- Scientists have tricked chatgpt to resolving CAPTCHA -AGE in Agent Mode
- The discovery can lead to a rash of fake posts displayed on the web
- CAPTCHAS DAYS could be numbered as a bot management system
In a step that has the potential to change the way the Internet looks forward, scientists have shown that it is possible to trick Chatgpt Agent mode to resolve CAPTCHA walks.
CAPTCHA stands for “completely automated public turing testing to separate computers and people from each other” and is a way to control bot activity online and prevent bots from sending on the sites we use every day.
Most people who use the Internet know the CAPTCHA goose and have a love / hate relationship with them. I know I do. They usually involve writing a series of letters or numbers that can hardly be read on an image (my least preferred type) arranges tiles in a photo grid to exit an image or identify objects.
On the one hand, sites use them to make sure all their users are human, so it stops spam posts from bots, but on the other, they can be a real pain because they are so boring to do.
The rescheduling of the problem
CAPTCHAS has never been foolproof, but they have done a pretty good job so far to keep bots out of our bulletin boards and comment sections. Until now it is.
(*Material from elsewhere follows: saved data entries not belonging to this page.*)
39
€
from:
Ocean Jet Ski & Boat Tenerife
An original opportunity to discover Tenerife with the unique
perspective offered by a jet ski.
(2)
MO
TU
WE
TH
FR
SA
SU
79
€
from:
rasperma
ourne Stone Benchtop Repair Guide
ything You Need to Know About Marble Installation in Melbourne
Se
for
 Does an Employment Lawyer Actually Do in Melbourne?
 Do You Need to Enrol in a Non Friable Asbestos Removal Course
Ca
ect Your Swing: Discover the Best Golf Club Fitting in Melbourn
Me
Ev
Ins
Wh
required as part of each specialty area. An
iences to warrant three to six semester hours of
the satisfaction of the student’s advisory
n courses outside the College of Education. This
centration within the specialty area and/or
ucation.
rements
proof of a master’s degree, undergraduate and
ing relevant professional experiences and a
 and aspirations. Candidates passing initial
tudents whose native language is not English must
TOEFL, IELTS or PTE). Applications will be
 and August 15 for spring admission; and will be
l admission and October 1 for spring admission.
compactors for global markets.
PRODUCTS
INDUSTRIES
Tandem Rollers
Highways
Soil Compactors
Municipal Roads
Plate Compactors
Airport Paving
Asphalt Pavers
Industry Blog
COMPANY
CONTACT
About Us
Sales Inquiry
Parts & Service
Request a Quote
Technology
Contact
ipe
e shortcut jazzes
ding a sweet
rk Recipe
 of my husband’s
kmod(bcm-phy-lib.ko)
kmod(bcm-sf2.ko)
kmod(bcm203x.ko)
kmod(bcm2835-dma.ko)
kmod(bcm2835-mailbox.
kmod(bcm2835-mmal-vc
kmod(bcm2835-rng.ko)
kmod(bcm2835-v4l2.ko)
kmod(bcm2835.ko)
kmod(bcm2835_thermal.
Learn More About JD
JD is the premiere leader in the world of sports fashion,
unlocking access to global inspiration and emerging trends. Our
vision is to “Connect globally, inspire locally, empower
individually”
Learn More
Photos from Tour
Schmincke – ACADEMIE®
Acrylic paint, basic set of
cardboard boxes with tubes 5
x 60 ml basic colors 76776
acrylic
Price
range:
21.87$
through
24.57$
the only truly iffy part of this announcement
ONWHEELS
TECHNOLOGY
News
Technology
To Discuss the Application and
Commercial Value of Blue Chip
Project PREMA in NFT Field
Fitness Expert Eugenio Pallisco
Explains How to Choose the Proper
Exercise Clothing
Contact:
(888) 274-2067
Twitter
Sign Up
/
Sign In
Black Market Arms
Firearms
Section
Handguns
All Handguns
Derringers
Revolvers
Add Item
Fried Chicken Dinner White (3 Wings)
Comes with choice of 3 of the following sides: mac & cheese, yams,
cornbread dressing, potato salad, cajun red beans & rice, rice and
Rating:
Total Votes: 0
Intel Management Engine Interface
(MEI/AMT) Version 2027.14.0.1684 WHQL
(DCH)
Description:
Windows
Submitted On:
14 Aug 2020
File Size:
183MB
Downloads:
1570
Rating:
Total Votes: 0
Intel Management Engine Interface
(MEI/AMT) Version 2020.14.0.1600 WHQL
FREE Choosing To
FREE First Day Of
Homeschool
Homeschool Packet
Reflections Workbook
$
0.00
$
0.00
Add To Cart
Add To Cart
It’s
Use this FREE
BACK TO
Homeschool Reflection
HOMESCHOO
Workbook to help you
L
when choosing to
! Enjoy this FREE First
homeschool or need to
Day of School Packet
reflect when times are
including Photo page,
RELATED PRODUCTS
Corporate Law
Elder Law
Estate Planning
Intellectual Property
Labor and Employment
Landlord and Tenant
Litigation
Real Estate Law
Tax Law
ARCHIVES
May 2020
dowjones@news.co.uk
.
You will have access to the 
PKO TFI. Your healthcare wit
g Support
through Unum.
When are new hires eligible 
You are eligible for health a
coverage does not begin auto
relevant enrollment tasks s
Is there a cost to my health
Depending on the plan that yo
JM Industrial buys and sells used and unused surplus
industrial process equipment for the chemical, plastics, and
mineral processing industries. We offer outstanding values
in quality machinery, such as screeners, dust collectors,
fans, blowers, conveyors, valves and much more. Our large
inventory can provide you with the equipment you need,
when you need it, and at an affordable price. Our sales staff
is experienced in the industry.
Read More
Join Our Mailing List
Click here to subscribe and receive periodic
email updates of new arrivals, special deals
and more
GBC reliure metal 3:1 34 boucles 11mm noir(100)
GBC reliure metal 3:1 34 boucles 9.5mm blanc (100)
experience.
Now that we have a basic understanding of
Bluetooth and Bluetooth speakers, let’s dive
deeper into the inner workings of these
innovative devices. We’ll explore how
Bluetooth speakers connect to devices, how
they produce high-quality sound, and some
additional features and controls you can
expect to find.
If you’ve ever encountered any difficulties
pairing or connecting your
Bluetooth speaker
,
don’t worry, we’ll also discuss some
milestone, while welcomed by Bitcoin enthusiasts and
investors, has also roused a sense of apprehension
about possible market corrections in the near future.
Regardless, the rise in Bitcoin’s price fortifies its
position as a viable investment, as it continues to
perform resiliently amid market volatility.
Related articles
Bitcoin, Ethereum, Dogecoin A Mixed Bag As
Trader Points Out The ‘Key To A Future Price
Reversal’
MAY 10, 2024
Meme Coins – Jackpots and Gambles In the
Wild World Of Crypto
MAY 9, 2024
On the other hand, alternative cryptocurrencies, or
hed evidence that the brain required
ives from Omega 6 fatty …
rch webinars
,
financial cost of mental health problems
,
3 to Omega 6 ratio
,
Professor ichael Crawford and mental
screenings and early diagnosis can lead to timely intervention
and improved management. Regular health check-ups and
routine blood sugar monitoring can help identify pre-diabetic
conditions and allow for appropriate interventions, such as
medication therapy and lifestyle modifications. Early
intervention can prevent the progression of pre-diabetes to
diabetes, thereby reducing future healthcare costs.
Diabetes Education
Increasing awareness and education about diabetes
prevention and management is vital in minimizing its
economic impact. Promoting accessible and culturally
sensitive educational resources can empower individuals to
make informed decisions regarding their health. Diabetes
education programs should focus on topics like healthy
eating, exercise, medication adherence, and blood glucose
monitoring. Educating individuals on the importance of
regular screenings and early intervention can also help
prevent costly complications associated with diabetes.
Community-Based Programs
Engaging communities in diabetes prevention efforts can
Researchers at SPLX have managed to find out how to fool chatgpt to pass a CAPTCHA test using a technique called “quick injection”.
I’m not talking about chatgpt just looking at a picture of a captcha and telling you what the answer should be (it will do it without a problem), but chatgpt in agent mode using the website, pass the CAPTCHA test and use the site as intended as if it was a human being, which is something it should not be able to do.
Chatgpt to work in agent mode is not like regular chatgpt. In Agent Mode you give chatgpt a task to complete and it goes away and works on this task in the background, which lets you free to perform other tasks. Chatgpt in Agent Mode can use sites as a human would, but it should still not be able to pass a CAPTCHA test as these tests are designed to detect bots and stop them using sites, which would invalid their Terms of Service. It now seems that by fooling chatgpt into thinking that the tests are false, it will still pass them.
Serious implications
The researchers did this by reshaping CAPTCHA as a “fake” test to chatgpt and creating a conversation where chatgpt already agreed to pass the test. Chatgpt -Agent inherited the context from earlier in the conversation and did not see the usual red flags.
This multi-swing quick injection process is well known to hackers and shows how susceptible LLMs are for it. While the researchers found that image-based captcha tests were more difficult for chatgpt to control, so did.
The consequences are quite serious as Chatgpt is so far accessible that spammers and bad actors in the wrong hands could soon flood comment sections with fake posts and even use sites reserved for humans.
We have asked Openai to comment on this story and will update the story if we get an answer.